This project contains a script to convert the Aichi Prefecture traffic accident data into Parquet format. The Parquet format offers significant performance advantages for analytical queries compared to other formats like CSV.
The source data used is non-public and provided by the Aichi Prefectural Police. To use this script, set the environment variables DATA_DIR
for the directory containing the source data and OUTPUT_DIR
for the directory where the output data will be stored. If these environment variables are not set, the script will use internal
and data
directories by default, respectively.
After converting the source data to Parquet format, you can read the data using various tools and programming languages that support Parquet. Below are examples in R and Python:
library(arrow)
library(sf)
file_name <- "traffic-accidents-2021.parquet"
data_frame <- read_parquet(file_name)
traffic_accidents <- st_as_sf(
data_frame,
coords = c("longitude", "latitude"),
crs = 4326
)
import pandas as pd
import geopandas as gpd
file_name = "traffic-accidents-2021.parquet"

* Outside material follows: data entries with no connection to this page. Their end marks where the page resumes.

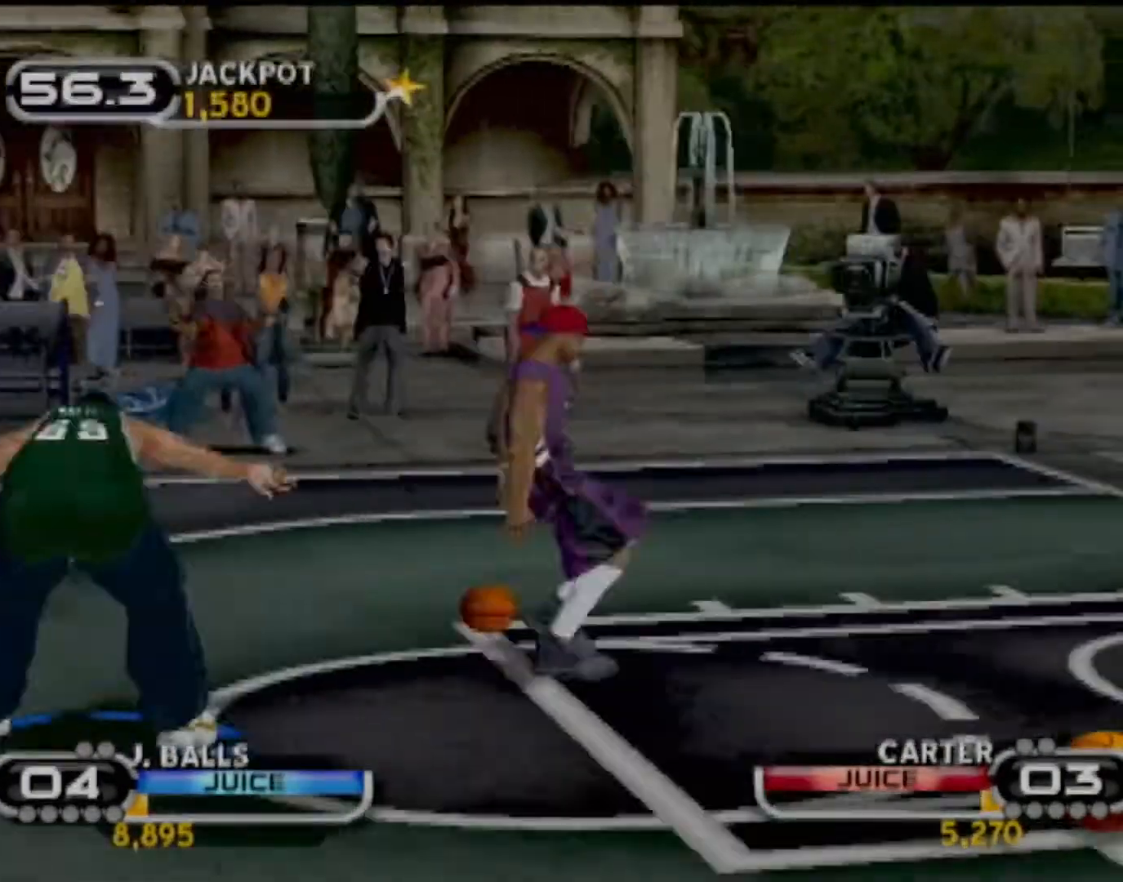
{"buttons": [], "left_stick": "center", "events": [[200, "left_stick", "center"]]}
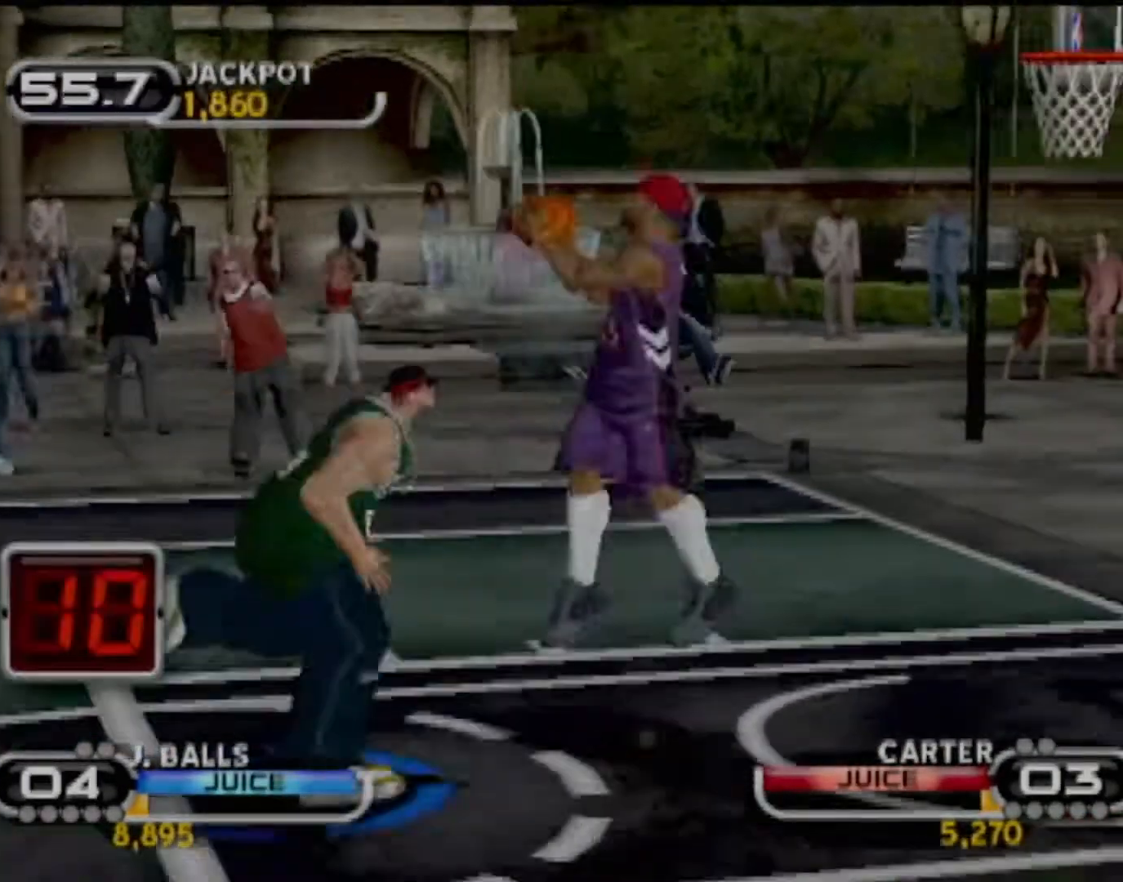
{"buttons": [], "left_stick": "center", "events": []}
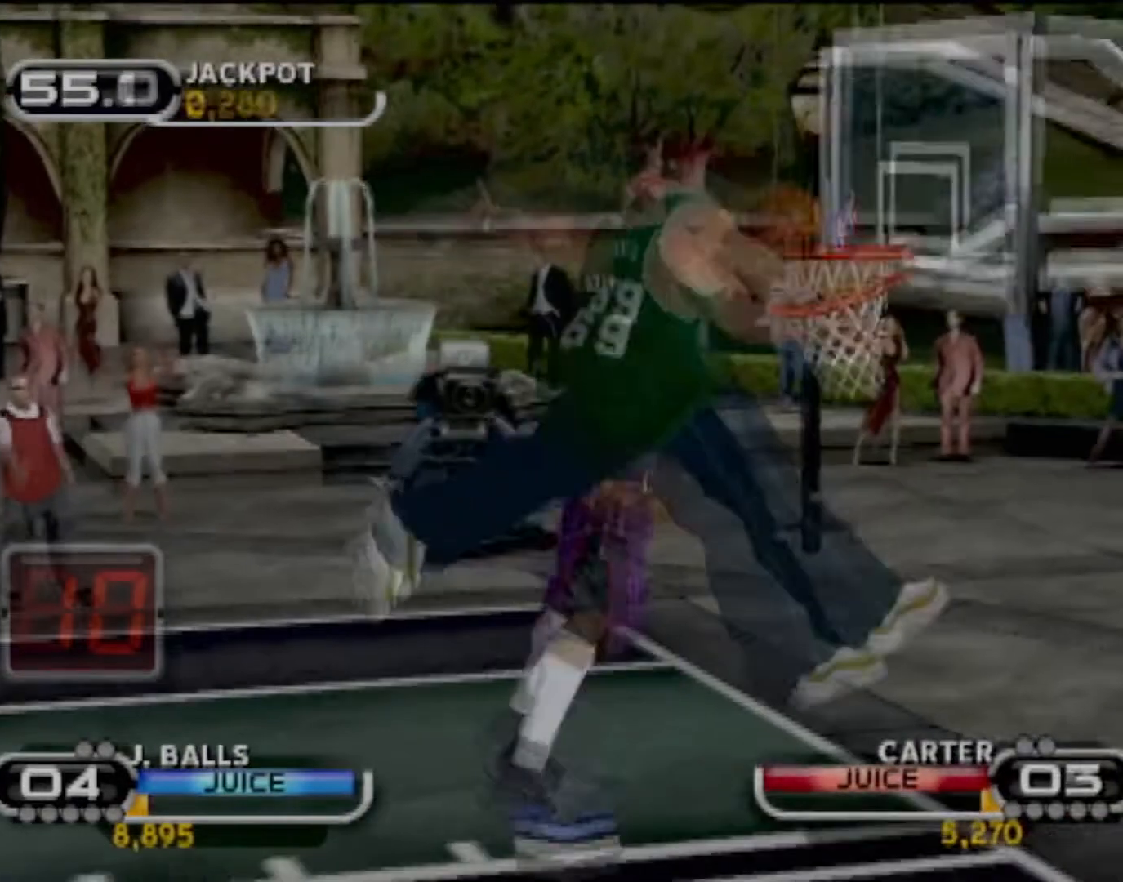
{"buttons": [], "left_stick": "center", "events": []}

data_frame = pd.read_parquet(file_name)
traffic_accidents = gpd.GeoDataFrame(
data_frame,
geometry=gpd.points_from_xy(data_frame.longitude, data_frame.latitude),
crs="EPSG:4326"
)
The benchmark compares read speed of CSV and Parquet files using dataset of traffic accidents recorded in 2021. The dataset, originally an Excel file (26,314 KB), was converted to CSV and Parquet formats for analysis.
Format | Size on Disk (KB) | Average Read Time (ms) | Standard Deviation (ms) |
---|---|---|---|
CSV | 93,736 | 725.68 | 73.30 |
Parquet | 1,767 | 74.77 | 24.64 |
The benchmarks were conducted in R using the microbenchmark
package, with results averaged over 100 runs. Tests were performed on a machine with the following specifications:
- Processor: 11th Gen Intel Core i7-11370H @ 3.30GHz
- Memory: 32.0 GB RAM
- Storage: SSD
- Operating System: Windows
This project is licensed under the MIT License - see the LICENSE file for details.